With the automatic runner at second base, Grisham twice squared to bunt, but Pirates right-hander Chris Stratton threw both pitches outside the strike zone. Having worked himself a favorable 2-0 count, Grisham got the green light to swing away. He made the most of it, turning on a poorly placed fastball from Stratton. As the ball hooked into the right-field corner, Grisham stood frozen in the batter’s box, willing the ball fair.

“I figured it was foul,” Grisham said. “I was just sitting there waiting to see if it hit the foul pole or not.”

“I’m a little surprised he actually swung,” said Pirates manager Derek Shelton. “He’s probably one of the better bunters in the game. But it got taken off, and he ended up hitting the ball out of the ballpark.”

It was Grisham’s second walk-off homer for the Padres. (And, strangely enough, his first at Petco Park. He walked off the Giants in San Francisco in 2020 after a pandemic-related cancellation forced the Padres to play a home game at Oracle Park.)

The walk-off also gave the Padres their 30th victory of the season, tying a franchise record for the fewest number of games to reach that mark. They did so during their 1998 pennant-winning campaign and during each of the past two seasons as well.

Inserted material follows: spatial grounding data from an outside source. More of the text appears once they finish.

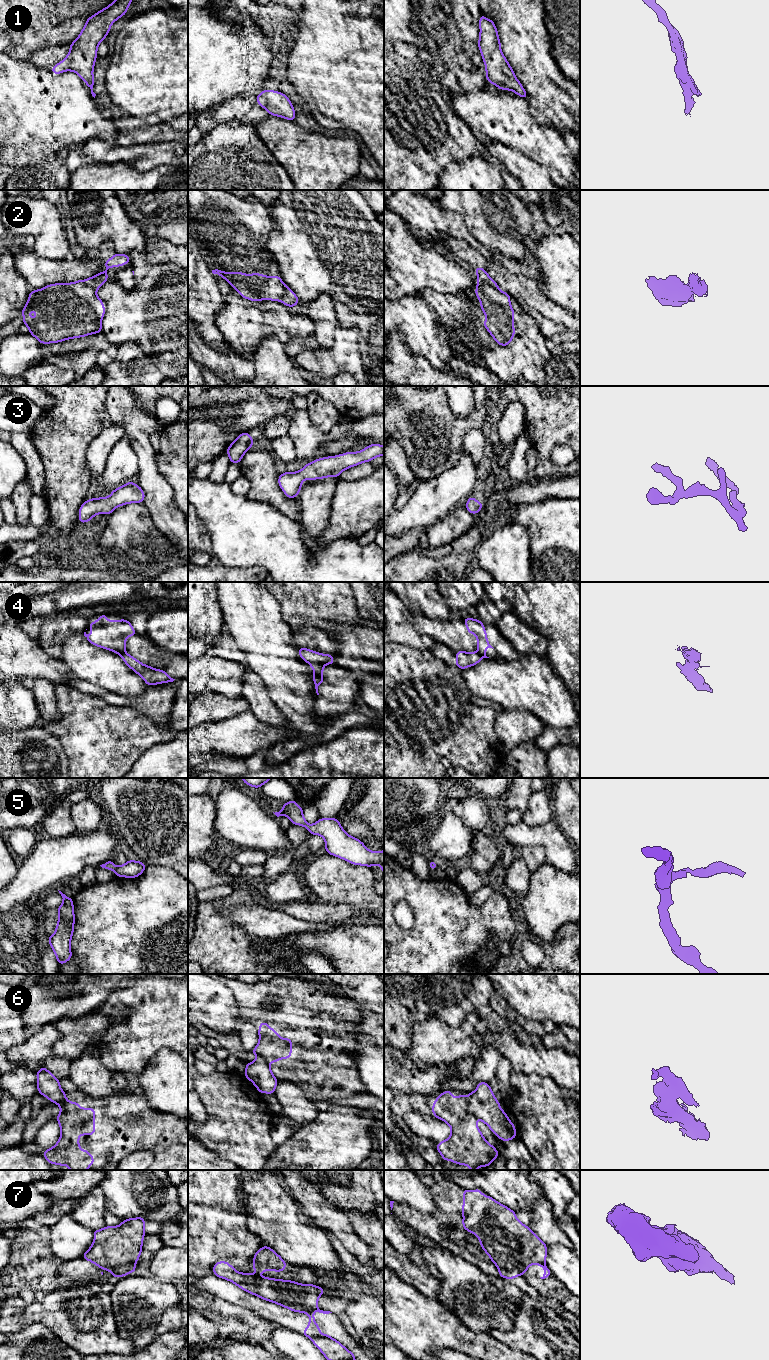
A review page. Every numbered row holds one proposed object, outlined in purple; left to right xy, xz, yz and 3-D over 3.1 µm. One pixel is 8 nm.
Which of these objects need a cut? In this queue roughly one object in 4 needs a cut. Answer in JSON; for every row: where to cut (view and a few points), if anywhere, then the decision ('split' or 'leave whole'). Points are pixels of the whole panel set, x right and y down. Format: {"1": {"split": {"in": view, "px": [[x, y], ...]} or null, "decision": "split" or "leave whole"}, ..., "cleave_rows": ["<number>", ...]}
{"1": {"split": null, "decision": "leave whole"}, "2": {"split": {"in": "yz", "px": [[478, 280], [498, 289]]}, "decision": "split"}, "3": {"split": null, "decision": "leave whole"}, "4": {"split": {"in": "xz", "px": [[314, 673], [321, 676]]}, "decision": "split"}, "5": {"split": null, "decision": "leave whole"}, "6": {"split": {"in": "yz", "px": [[465, 1099], [468, 1110], [477, 1118]]}, "decision": "split"}, "7": {"split": {"in": "xy", "px": [[133, 1261], [107, 1270]]}, "decision": "split"}, "cleave_rows": ["2", "4", "6", "7"]}

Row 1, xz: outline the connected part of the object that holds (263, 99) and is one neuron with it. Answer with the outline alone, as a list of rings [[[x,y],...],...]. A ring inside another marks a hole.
[[[265,89],[256,96],[256,102],[262,108],[265,108],[269,115],[282,117],[290,121],[295,120],[296,113],[293,104],[285,94],[279,91]]]

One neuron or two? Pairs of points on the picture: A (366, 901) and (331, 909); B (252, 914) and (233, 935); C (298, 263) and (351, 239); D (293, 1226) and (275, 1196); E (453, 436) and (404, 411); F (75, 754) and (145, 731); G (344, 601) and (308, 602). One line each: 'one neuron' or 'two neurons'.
A: two neurons
B: two neurons
C: one neuron
D: one neuron
E: one neuron
F: one neuron
G: one neuron

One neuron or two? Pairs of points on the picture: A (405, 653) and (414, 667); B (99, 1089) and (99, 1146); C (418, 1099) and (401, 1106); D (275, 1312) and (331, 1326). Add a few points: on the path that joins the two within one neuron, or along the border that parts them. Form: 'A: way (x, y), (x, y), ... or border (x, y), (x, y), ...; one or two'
A: way (406, 656), (406, 659), (411, 664); one
B: border (78, 1090), (92, 1097), (106, 1097), (114, 1094); two
C: way (414, 1102), (405, 1102); one
D: way (289, 1319), (317, 1326); one

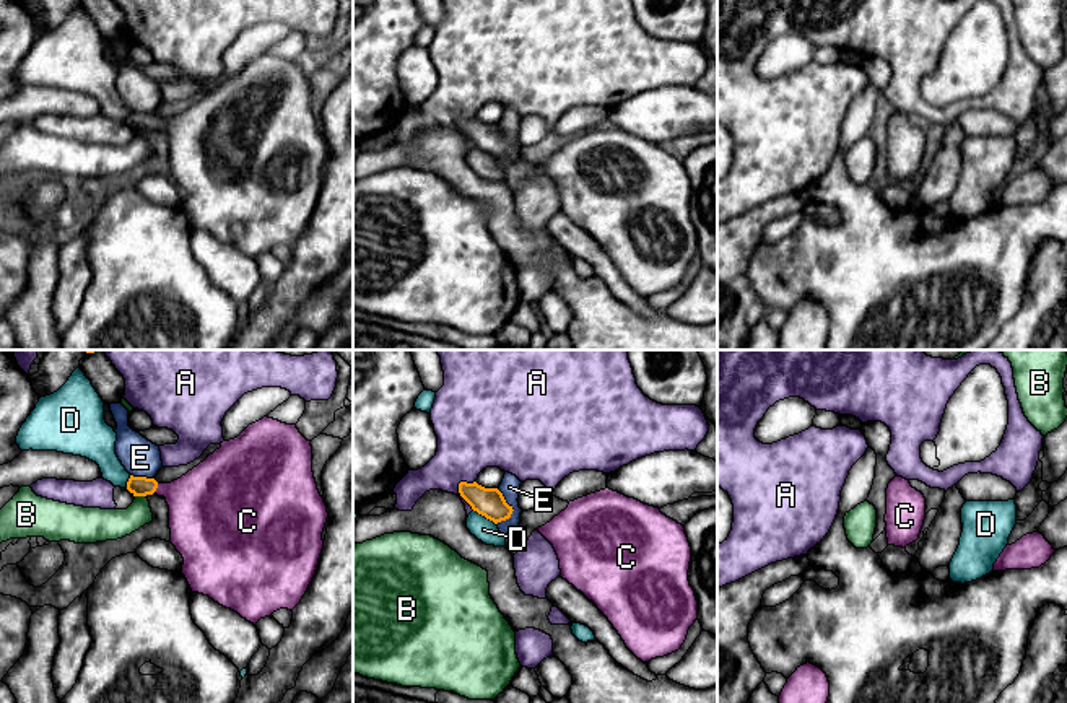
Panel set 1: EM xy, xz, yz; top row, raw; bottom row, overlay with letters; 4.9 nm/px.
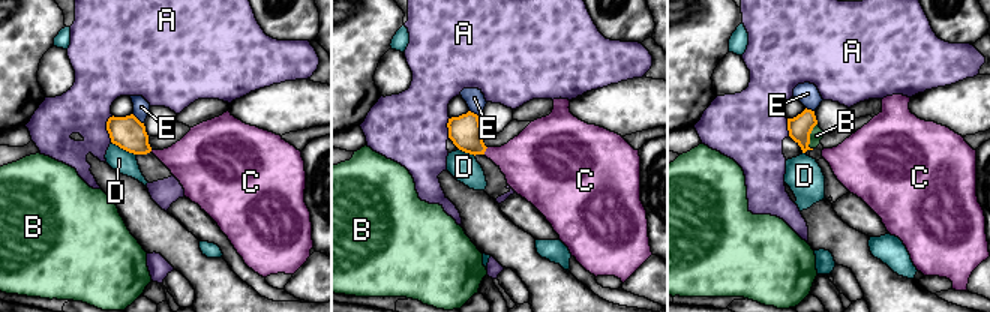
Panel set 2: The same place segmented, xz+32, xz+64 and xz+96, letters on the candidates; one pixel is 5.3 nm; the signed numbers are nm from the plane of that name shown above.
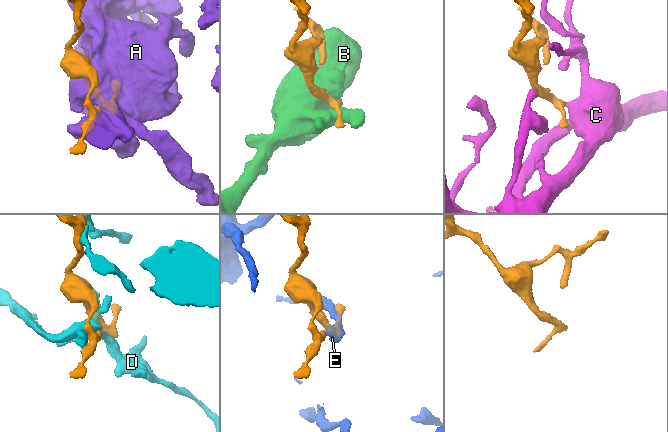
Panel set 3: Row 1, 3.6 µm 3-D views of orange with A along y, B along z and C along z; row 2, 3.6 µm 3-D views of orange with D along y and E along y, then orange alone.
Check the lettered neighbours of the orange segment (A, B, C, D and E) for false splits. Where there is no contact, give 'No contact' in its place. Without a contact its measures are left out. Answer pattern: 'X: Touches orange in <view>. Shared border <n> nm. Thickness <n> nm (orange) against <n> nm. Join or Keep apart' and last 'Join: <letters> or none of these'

Of course, the 2020 and '21 seasons unraveled -- at different stages -- in part because the Padres were short on starting pitching. This year, they might have the deepest group of starters in baseball. Gore’s emergence is a big part of the reason why.

“He’s just doing it with a lot of confidence,” Melvin said. “He’s back to where he was when he signed. … More than anything, it’s just the calmness and the way he goes about his business.”

Indeed, MacKenzie Gore is back. So, too, are the Padres’ long-term visions of a rotation with Gore at the center of it.